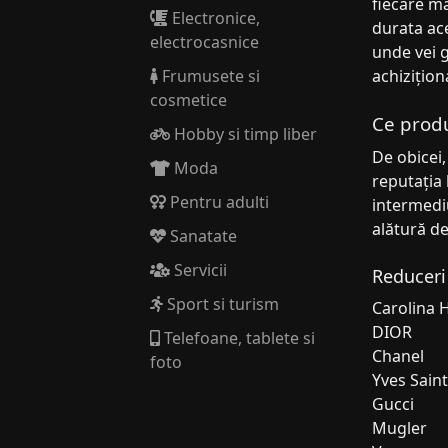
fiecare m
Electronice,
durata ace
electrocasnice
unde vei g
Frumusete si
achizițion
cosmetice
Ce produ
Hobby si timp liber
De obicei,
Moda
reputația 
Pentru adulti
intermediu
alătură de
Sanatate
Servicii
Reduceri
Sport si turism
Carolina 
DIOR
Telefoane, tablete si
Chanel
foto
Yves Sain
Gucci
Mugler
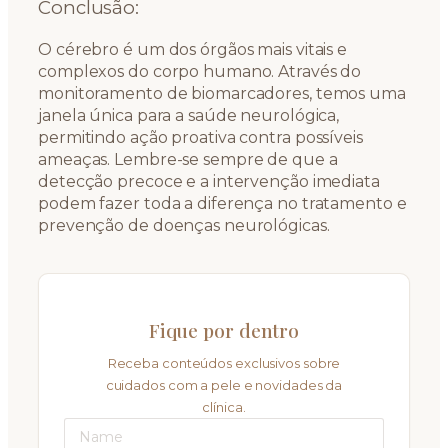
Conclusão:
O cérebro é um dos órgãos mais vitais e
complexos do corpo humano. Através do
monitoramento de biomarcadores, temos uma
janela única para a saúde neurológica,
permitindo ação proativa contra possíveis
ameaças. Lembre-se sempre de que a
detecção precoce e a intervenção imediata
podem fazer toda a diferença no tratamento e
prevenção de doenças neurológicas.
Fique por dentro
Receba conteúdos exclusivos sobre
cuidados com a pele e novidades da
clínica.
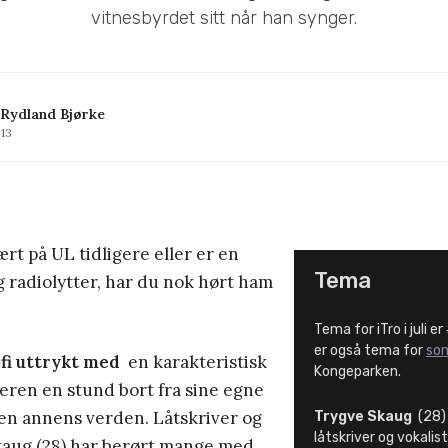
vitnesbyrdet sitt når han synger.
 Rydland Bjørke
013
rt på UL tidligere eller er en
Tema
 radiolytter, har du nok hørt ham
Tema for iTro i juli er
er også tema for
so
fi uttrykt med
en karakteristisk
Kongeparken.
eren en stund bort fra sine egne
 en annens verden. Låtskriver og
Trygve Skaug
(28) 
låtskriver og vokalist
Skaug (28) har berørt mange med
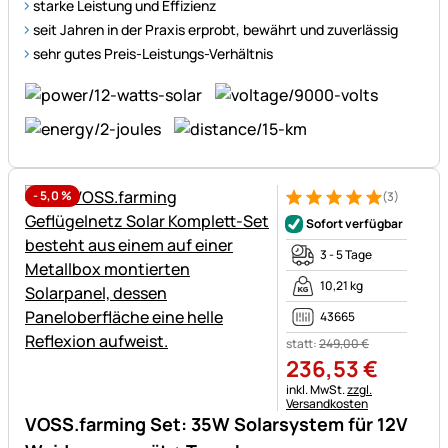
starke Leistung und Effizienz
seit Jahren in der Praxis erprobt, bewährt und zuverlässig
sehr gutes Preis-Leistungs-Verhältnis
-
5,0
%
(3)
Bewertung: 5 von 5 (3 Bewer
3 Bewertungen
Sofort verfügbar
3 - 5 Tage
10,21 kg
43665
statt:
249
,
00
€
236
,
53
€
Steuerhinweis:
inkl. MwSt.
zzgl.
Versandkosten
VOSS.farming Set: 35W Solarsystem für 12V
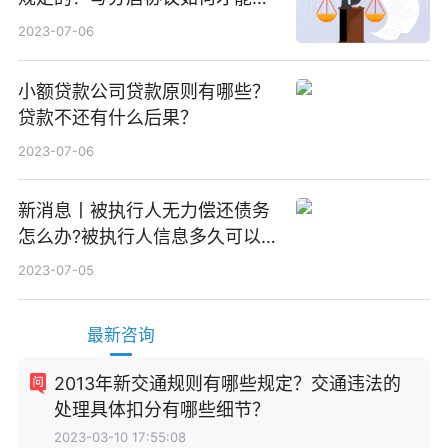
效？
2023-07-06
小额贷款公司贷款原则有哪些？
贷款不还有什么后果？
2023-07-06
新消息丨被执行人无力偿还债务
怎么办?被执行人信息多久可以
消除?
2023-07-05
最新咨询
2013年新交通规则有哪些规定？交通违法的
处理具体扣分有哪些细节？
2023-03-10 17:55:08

**Job**: Print the text read from every record above, line for line, with no changes, and leave the pictures out.

**Output**:
fiecare m
Electronice,
durata ace
electrocasnice
unde vei g
Frumusete si
achizițion
cosmetice
Ce produ
Hobby si timp liber
De obicei,
Moda
reputația 
Pentru adulti
intermediu
alătură de
Sanatate
Servicii
Reduceri
Sport si turism
Carolina 
DIOR
Telefoane, tablete si
Chanel
foto
Yves Sain
Gucci
Mugler
Conclusão:
O cérebro é um dos órgãos mais vitais e
complexos do corpo humano. Através do
monitoramento de biomarcadores, temos uma
janela única para a saúde neurológica,
permitindo ação proativa contra possíveis
ameaças. Lembre-se sempre de que a
detecção precoce e a intervenção imediata
podem fazer toda a diferença no tratamento e
prevenção de doenças neurológicas.
Fique por dentro
Receba conteúdos exclusivos sobre
cuidados com a pele e novidades da
clínica.
vitnesbyrdet sitt når han synger.
 Rydland Bjørke
013
rt på UL tidligere eller er en
Tema
 radiolytter, har du nok hørt ham
Tema for iTro i juli er
er også tema for
so
fi uttrykt med
en karakteristisk
Kongeparken.
eren en stund bort fra sine egne
 en annens verden. Låtskriver og
Trygve Skaug
(28) 
låtskriver og vokalist
Skaug (28) har berørt mange med
starke Leistung und Effizienz
seit Jahren in der Praxis erprobt, bewährt und zuverlässig
sehr gutes Preis-Leistungs-Verhältnis
-
5,0
%
(3)
Bewertung: 5 von 5 (3 Bewer
3 Bewertungen
Sofort verfügbar
3 - 5 Tage
10,21 kg
43665
statt:
249
,
00
€
236
,
53
€
Steuerhinweis:
inkl. MwSt.
zzgl.
Versandkosten
VOSS.farming Set: 35W Solarsystem für 12V
效？
2023-07-06
小额贷款公司贷款原则有哪些？
贷款不还有什么后果？
2023-07-06
新消息丨被执行人无力偿还债务
怎么办?被执行人信息多久可以
消除?
2023-07-05
最新咨询
2013年新交通规则有哪些规定？交通违法的
处理具体扣分有哪些细节？
2023-03-10 17:55:08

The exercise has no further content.